# Changing catagorical data to numeric

First we need to import pandas.

In [55]:
import pandas as pd

Now I'm going to makeup some data and put it into a dataframe.

In [56]:
# Here is a python dictionary of some data
my_data = { "shadow": ["yes", "no", "unknown", "yes", "yes", "no", "no data"], 
            "year": [1, 2, 3, 4, 5, 6, 7]}

# This is loading the data from the dictionary into a pandas datafram
df1 = pd.DataFrame.from_dict(my_data)

# Now let's look at the datafram
df1.head()

Unnamed: 0,shadow,year
0,yes,1
1,no,2
2,unknown,3
3,yes,4
4,yes,5


## Method 1

We can add a new column with numerical values. I have chosen to have **yes** -> 0, **no** -> 1, and everything else go to -1

In [57]:
# df.replace([current data possibilities], [new (numerical) data possibilities], 
# inplace=True to replcae the current column or False to put it in a new column)
df1["shadow_numeric"] = df1["shadow"].replace(['yes', 'no', 'unknown', 'no data'], [0, 1, -1, -1], inplace=False)

**SUPPLIED INFORMATION:**
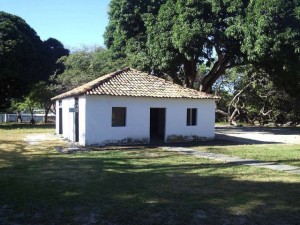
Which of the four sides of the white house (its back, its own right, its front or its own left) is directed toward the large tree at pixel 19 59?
back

**QUESTIONS:**
1/ In the text on converting categorical data to numbers, which numeric value does Method 1 assign to "yes"?
2/ Using the text on converting categorical data to numbers, decide whether each statement agrees with it, and quote the words that settle each case.
(a) The "year" values in the made-up dictionary run from 1 to 7.
(b) Shadow values other than yes and no are mapped to -1.
(c) Method 1 overwrites the original shadow column with the numeric values.

**ANSWERS TO THIS EXERCISE:**
1/ 0

2/
(a) Yes: "year": [1, 2, 3, 4, 5, 6, 7]
(b) Yes: "everything else go to -1"
(c) No: "We can add a new column with numerical values."